Na pós-modernidade, as relações sociais tanto podem refletir uma busca pela comunidade e os laços integradores por esta propiciados (Bauman, 2003) quanto podem expressar a repulsa e intolerância à alteridade, revelando, a seu turno, a fragilidade dos sonhos gregários universalistas.

Nas derradeiras obras de Bauman que foram publicadas no Brasil apontaram para os elementos para reflexão e análise da permanente turbulenta dinâmica pós-moderna. E, nos colocam diante de conceitos e ideias trabalhadas pelo pensador em outros momentos, mas que também possibilitam novos olhares sobre a conformação de conjunturas sociais dos dias de hoje.

E, merece atenção que os citados textos elaboram uma articulação didática de ideias e que se apropriaram de fatos históricos recentes e instigantes ao leitor, e tais textos obtiveram uma célere popularização, de modo que as nossas ponderações podem contribuir para melhor apreensão dos argumentos ora desenvolvidos, partindo de uma base compreensiva que suscita tanto usos analíticos quanto os vínculos teórico-conceituais possíveis com obras do próprio doutrinador e de outros intelectuais.

Sendo assim, procura-se abordar as principais noções teóricas e o raciocínio analítico que as envolvem, com o fito de destacar a melhor compreensão da condição humana dentro dos contextos contemporâneos.

E, assim, o conjunto da obra de Bauman, dando a centralidade às questões em torno da condição pós-moderna em à crise não se formou como mero episódio fortuito, bem como suas implicações para as relações sociais e padrões de sociabilidade.

E, ao incorporarmos à reflexão outros pensadores importantes da teoria social, os quais também despenderam atenção à investigação da incerteza particularmente presente em nossos dias, favorecendo os insights sobre a conformação notoriamente atordoante da condição de crise na atualidade.

Há principais enfoques contidos na obra “Estado de Crise” refletidos à luz do esquema teórico geral da modernidade líquida e seus atributos mais pungentes.

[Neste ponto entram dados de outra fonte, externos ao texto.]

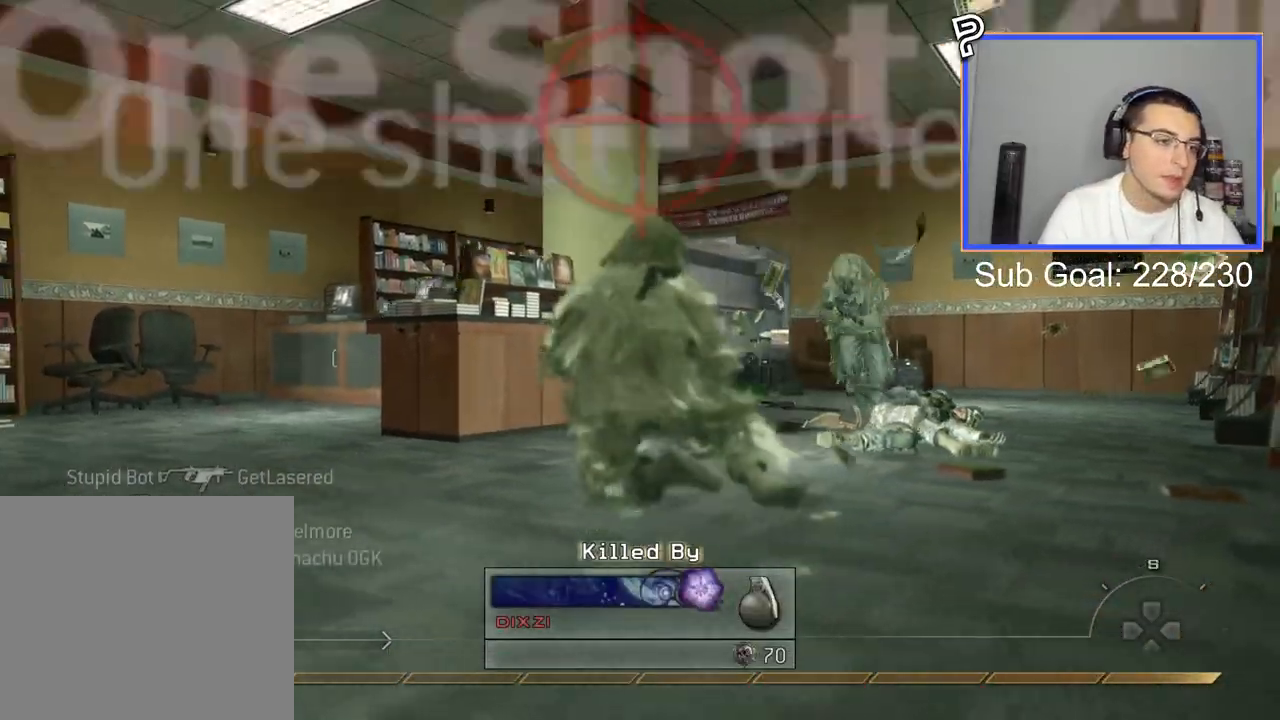
{"buttons": ["SQUARE"], "left_stick": "up", "right_stick": "center", "events": [[66, "SQUARE", "up"], [183, "left_stick", "up"], [250, "SQUARE", "down"], [350, "SQUARE", "up"], [450, "SQUARE", "down"]]}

Os elementos dessa incursão serviram de prólogo para o debate subsequente sobre a instabilidade da democracia atual e da emergência de dilemas de largo impacto na estrutura social.

E, as percepções decorrentes serviram como suporte para análise dos impasses especificamente atrelados aos surtos migratórios recentes. E, então, a reflexão abarca os argumentos trazidos pela obra “Estranhos à nossa porta”, cuja problemática aponta bem a natureza de certas questões de ordem política, econômica, cultural e, também, moral tão expressivas de nossa realidade.

Para a reflexão dos elementos de cada obra a estruturação do ensaio compreende um segmento específico, no qual ganham espaço

algumas das conexões possíveis com a teoria geral e outras chaves de pensamento  do autor, sobretudo os fundamentos mais emblemáticos para uma possível utilização  com vistas à reflexão da conjunção atual quanto ao seu caráter inalienável de  instabilidade permanente.

As referidas obras permitem desdobramentos de natureza interdisciplinar, vez que abordam os aspectos fundamentais da condição humana e social da modernidade líquida. Por sua vez, apresenta-se inevitavelmente equacionada à circunstância da partilha global de problemas, constituindo uma sensação etérea de medo e incerteza, revertida e materializada em condições e reações efusivas, pelas quais passam as dúvidas de identidade e da composição gregária.

À revelia da promessa moderna na constituição de instituições de regulamento e ordenamento social e jurídico. Nossa vida está longe de ser livre do medo, e o ambiente líquido moderno em que tende a ser conduzida dista em muito de ser livre de riscos, perigos e ameaças interculturais, a globalização, pontualmente, em seu viés negativo, o que reforça o espectro de vulnerabilidade[3], passando o perigo a ser condição comum a todos os indivíduos, simultaneamente, em que sobre todos eles recai o véu da suspeição.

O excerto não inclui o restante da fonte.